Проснувшись в полнейшей темноте, Бонго поднял голову. Сев в постели, протянул руку и нащупал горячий бок спящей рядом женщины. Машинально погладил ее, проведя пальцами по расслабленной теплой спине от лопаток до пухлых ягодиц. Женщина с готовностью развернулась, и в ладонь его сама собой ткнулась полная женская грудь. Бонго, нахмурившись, отстранился. Смутная тревога овладела им, ему было не до ласк, не до любовного тренажа.
— Спи!.. — Он поднялся и нашарил сандалии. Стараясь ступать бесшумно, вышел на балкон.
Черное небо, звезды, набегающий со стороны моря слабый ветерок. Внизу у ворот кемарили вооруженные алебардами стражники, еще двое маячили на фоне ночного неба на крепостной стене. Уж что-что, а охрану Рюм отладил будь здоров. То есть, конечно, все равно спали, а куда деваться, но Рюм приучил их спать вполуха и вполглаза, и Бонго не сомневался, что стоит ему погромче кашлянуть, и головы копьеносцев тотчас вскинутся, а стрелок в башне, подняв взведенный арбалет, сунется в бойницу, спешно отыскивая цель. За бдительность здесь платили золотом, за верхоглядство казнили на месте. Вернее, препровождали в особую темницу, а уж там Рюм под настроение превращал их в кровавый фарш. Тела, прикрыв мешковиной, вывозили на рассвете и сбрасывали в Тибр. Об этом знали все, а потому за сон хозяев, где бы они ни останавливались на постой, можно было не беспокоиться. Сон братьев Лучано охраняли не менее прочно, чем сон самого папы римского.
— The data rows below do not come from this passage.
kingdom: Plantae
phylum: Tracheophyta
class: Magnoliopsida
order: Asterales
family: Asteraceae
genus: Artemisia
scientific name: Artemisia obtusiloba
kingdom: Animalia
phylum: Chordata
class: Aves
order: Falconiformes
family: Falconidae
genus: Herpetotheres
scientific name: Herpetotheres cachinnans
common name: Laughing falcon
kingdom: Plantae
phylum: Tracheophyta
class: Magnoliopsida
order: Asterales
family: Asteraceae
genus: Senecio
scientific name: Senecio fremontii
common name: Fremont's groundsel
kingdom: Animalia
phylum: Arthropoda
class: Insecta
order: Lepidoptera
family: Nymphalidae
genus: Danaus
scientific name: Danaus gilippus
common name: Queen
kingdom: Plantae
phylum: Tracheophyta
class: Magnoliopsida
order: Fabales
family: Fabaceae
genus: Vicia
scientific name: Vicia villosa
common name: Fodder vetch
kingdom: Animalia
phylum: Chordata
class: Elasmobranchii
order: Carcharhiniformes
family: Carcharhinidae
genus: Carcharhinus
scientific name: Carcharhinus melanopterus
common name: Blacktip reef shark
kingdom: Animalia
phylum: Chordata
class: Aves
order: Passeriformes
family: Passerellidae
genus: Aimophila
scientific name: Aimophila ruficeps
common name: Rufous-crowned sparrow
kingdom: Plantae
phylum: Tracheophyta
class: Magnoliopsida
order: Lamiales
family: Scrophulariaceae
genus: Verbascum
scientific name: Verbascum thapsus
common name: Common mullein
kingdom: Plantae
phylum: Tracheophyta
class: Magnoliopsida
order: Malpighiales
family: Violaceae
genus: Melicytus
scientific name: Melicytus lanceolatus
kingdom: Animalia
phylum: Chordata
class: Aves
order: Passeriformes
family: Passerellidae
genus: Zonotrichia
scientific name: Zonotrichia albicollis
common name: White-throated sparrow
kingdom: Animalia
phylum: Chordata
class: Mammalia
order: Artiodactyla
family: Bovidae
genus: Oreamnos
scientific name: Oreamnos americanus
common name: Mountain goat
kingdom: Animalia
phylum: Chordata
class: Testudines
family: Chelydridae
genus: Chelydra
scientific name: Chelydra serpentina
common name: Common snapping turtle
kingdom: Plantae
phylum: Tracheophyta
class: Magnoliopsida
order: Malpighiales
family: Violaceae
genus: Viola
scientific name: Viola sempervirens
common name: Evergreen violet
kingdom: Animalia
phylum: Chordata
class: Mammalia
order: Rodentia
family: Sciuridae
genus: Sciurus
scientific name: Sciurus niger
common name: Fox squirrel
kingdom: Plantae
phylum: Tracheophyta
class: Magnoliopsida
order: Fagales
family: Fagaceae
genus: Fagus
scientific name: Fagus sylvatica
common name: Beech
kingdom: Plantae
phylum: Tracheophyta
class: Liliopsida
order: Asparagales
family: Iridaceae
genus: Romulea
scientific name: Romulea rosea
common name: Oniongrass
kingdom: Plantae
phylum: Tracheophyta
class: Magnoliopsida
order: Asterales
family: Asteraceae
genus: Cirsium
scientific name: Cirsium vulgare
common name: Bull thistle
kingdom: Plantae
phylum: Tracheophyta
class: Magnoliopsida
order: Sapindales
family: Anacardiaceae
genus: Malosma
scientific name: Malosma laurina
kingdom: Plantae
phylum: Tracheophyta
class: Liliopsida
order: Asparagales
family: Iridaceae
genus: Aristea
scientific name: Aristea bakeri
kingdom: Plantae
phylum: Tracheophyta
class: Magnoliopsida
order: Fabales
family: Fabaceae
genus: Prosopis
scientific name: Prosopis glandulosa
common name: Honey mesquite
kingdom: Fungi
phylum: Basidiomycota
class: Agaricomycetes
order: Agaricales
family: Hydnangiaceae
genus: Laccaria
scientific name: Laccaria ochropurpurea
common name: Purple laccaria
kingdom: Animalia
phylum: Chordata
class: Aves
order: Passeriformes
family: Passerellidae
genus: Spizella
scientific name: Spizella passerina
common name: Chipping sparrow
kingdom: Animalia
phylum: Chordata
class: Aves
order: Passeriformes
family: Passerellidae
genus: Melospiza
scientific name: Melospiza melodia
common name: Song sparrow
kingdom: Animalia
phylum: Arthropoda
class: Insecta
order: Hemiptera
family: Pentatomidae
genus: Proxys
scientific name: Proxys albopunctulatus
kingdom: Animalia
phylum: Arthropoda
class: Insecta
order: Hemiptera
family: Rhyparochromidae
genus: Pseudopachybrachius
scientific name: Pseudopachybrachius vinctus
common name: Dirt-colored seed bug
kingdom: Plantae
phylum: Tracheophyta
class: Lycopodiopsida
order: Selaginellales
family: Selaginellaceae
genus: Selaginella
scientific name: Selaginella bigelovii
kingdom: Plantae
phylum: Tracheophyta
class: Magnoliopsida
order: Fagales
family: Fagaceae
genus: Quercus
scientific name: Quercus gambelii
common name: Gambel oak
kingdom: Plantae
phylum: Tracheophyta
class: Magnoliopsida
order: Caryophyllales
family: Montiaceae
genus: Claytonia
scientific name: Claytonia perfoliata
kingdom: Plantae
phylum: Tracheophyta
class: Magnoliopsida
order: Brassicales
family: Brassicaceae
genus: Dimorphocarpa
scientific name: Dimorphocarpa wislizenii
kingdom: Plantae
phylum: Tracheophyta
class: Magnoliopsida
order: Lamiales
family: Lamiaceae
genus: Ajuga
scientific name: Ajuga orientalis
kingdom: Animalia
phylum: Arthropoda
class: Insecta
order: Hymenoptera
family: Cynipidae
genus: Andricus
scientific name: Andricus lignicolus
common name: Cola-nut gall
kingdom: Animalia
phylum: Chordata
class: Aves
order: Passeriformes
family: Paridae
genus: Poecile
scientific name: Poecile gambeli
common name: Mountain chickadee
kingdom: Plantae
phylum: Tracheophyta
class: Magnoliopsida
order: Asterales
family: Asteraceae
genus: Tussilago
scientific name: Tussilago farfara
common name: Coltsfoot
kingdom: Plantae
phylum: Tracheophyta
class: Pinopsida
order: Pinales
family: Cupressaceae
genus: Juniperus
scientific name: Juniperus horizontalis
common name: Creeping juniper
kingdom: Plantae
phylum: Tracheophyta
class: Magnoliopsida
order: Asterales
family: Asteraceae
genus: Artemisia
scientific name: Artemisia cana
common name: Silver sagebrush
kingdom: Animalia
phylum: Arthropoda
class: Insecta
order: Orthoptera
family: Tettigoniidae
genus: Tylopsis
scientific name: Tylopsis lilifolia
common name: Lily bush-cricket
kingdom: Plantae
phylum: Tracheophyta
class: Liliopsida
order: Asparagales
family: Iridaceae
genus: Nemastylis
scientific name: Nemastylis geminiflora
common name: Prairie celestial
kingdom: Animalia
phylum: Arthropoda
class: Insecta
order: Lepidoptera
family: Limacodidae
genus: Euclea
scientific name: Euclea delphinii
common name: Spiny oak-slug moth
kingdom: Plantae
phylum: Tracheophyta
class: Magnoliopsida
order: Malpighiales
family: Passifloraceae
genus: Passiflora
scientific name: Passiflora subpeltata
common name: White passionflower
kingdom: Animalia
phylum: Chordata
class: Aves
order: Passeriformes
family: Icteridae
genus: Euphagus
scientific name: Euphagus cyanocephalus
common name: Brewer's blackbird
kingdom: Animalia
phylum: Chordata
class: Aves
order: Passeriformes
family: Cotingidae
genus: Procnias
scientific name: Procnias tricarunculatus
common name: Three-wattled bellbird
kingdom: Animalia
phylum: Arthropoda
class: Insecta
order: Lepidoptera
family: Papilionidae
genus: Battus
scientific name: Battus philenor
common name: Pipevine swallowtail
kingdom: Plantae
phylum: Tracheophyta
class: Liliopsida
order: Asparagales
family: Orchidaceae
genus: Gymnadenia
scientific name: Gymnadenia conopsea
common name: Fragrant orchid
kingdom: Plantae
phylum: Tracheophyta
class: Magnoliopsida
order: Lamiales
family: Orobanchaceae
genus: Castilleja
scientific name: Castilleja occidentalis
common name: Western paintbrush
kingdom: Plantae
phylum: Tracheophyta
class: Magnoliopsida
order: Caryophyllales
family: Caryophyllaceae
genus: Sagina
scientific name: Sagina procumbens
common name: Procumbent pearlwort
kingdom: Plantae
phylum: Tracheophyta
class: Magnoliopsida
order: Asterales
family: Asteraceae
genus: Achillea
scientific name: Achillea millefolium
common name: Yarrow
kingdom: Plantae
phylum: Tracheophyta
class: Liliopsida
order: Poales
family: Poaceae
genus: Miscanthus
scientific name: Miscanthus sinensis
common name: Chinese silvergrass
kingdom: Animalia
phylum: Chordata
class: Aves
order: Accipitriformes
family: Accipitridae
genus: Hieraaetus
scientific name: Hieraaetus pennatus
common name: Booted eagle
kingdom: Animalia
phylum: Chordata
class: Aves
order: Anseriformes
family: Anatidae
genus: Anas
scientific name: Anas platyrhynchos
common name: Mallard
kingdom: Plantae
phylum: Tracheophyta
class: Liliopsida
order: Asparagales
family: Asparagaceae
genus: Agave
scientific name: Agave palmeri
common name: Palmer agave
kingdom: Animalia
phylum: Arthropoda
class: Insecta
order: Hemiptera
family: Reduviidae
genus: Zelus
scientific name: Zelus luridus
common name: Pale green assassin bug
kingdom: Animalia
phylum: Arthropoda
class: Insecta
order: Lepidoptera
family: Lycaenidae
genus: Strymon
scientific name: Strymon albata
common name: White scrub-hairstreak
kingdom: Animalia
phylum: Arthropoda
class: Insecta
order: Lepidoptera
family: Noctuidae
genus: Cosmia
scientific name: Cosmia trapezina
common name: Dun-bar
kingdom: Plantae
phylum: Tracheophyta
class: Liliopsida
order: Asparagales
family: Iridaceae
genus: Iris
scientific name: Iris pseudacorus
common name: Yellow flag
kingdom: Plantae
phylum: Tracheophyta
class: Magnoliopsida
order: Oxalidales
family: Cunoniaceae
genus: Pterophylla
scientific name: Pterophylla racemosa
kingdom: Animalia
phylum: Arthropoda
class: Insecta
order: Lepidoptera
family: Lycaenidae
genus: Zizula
Бонго зябко повел плечами. Сегодня ему не спалось. Просто не спалось и все. И дело было не в том, что новый замок не слишком услаждал его взор. В первый же день после его захвата слуги с тряпками и ведрами перемыли все полы, всюду стерли кровь, вымели куски отбитого пулями мрамора, а безнадежно испорченные ковры, скатав в рулоны, увезли прочь. Замок засиял и заблистал как новенький бриллиант. Но Рюм не вернулся, как обещал, и Бонго ощутил зарождающееся беспокойство. Наутро из Рима подошел вооруженный эскорт с пушками и кулевринами. Только что отвоеванный плацдарм укрепляли по всем правилам. По городу в сопровождении конной стражи проскакали глашатаи, возвещающие о смерти тирана Энея Доминго и новых хозяевах города, братьях Лучано — светочах возрождающегося государства, радетелей слова Божьего и справедливости. Объявлено было о готовящемся трехдневном празднике, на который обещал приехать сам Цезарь Борджиа. Налоги, установленные Энеем, упразднялись, обещалось смутное, но светлое будущее… Ждали реакции, но ее не последовало. Город, разумеется, взбурлил, но никаких бунтов или демонстраций протеста новая власть не наблюдала. Навряд ли об Энее кто-нибудь искренне сожалел. Другое дело, что люди были наслышаны и о крутом нраве братьев Лучано. И что лучше — старый Эней или новые Лучано, этого пока никто не знал. Миновал день, наступил вечер, а Рюм так и не вернулся. Беспокойство превратилось в тревогу, и впервые за последние месяцы Бонго проснулся не потому, что выспался, а по причине нервозного состояния. Глядя на звезды, он с силой вдохнул и выдохнул. Вернувшись в зал, взял со стола кубок, жадно глотнул.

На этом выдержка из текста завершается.